• Assignment
Copy out every line of the material below, word for word and in the same order.

Segment Start: Records shown

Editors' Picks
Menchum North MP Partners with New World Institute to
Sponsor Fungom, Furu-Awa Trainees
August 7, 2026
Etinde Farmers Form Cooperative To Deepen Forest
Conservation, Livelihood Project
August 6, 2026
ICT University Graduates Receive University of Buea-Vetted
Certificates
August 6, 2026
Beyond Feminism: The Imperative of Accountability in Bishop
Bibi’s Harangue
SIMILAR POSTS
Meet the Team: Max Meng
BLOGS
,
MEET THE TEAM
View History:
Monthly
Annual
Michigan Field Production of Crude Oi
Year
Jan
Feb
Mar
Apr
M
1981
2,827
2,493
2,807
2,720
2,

Segment End: Records shown

• Result of this exercise
Editors' Picks
Menchum North MP Partners with New World Institute to
Sponsor Fungom, Furu-Awa Trainees
August 7, 2026
Etinde Farmers Form Cooperative To Deepen Forest
Conservation, Livelihood Project
August 6, 2026
ICT University Graduates Receive University of Buea-Vetted
Certificates
August 6, 2026
Beyond Feminism: The Imperative of Accountability in Bishop
Bibi’s Harangue
SIMILAR POSTS
Meet the Team: Max Meng
BLOGS
,
MEET THE TEAM
View History:
Monthly
Annual
Michigan Field Production of Crude Oi
Year
Jan
Feb
Mar
Apr
M
1981
2,827
2,493
2,807
2,720
2,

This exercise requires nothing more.